Our study must be considered in the context of several limitations. First, our study was based on a relatively small sample of patients cared for at asingle hospital, and future work is necessary to validate our findings in broader populations. Second, given our study’s observational design, we cannot attribute causality between total psoas muscle area and postoperative convalescence in women. Third, there are numerous other morphometric measures that are captured on staging CT scans. While we focused on total psoas muscle area, we must acknowledge that these other measures may also serve as useful markers of perioperative risk.

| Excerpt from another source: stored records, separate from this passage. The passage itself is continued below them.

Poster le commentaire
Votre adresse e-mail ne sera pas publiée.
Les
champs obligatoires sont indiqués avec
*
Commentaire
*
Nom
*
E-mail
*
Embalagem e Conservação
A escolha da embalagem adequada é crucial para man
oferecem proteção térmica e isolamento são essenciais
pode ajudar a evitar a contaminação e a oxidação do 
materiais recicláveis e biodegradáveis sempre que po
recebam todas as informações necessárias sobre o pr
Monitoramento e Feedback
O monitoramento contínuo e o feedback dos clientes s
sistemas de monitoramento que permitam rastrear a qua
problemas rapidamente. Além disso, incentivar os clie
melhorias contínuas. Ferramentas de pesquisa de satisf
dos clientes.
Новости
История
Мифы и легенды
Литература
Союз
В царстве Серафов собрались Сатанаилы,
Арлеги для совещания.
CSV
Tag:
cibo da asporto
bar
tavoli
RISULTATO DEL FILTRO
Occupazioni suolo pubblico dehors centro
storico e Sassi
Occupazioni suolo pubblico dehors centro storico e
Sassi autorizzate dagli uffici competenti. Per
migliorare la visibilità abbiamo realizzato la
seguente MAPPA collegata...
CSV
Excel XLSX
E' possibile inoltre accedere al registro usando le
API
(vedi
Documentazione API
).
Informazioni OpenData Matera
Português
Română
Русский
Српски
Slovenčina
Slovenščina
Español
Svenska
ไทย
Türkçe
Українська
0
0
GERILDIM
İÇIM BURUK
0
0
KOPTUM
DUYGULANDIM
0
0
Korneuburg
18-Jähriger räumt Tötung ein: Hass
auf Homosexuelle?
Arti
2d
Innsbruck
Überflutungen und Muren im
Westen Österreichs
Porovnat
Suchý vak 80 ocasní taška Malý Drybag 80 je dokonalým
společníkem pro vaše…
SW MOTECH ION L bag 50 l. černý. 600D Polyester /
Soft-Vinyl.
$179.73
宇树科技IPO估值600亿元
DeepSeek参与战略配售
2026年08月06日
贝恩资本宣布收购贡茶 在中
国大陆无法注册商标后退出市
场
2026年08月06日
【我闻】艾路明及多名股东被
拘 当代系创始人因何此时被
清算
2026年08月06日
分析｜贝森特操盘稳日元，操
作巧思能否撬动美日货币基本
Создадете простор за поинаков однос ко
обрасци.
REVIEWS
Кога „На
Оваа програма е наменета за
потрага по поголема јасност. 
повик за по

Limitations notwithstanding, our data suggest that total psoas muscle area (and analytic morphomics more broadly) may serve as a useful objective risk stratification tool for women undergoing radical cystectomy. Urologists could use information that is routinely collected in the preoperative period to assess a patient’s fitness for surgery. For those patients deemed to be at high-risk for prolonged or complicated recovery, their provider could consider referral to a surgical health and optimization program to help prepare them for surgery.
In summary, our study suggests the possible benefit of morphomic data for predicting recovery in women undergoing radical cystectomy. Such information could potentially be used to help inform upfront clinical decision-making and counsel patients. Future prospective studies are needed to quantify the added value of analytic morphomics over other risk stratification tools.
The authors have no conflict of interest to report.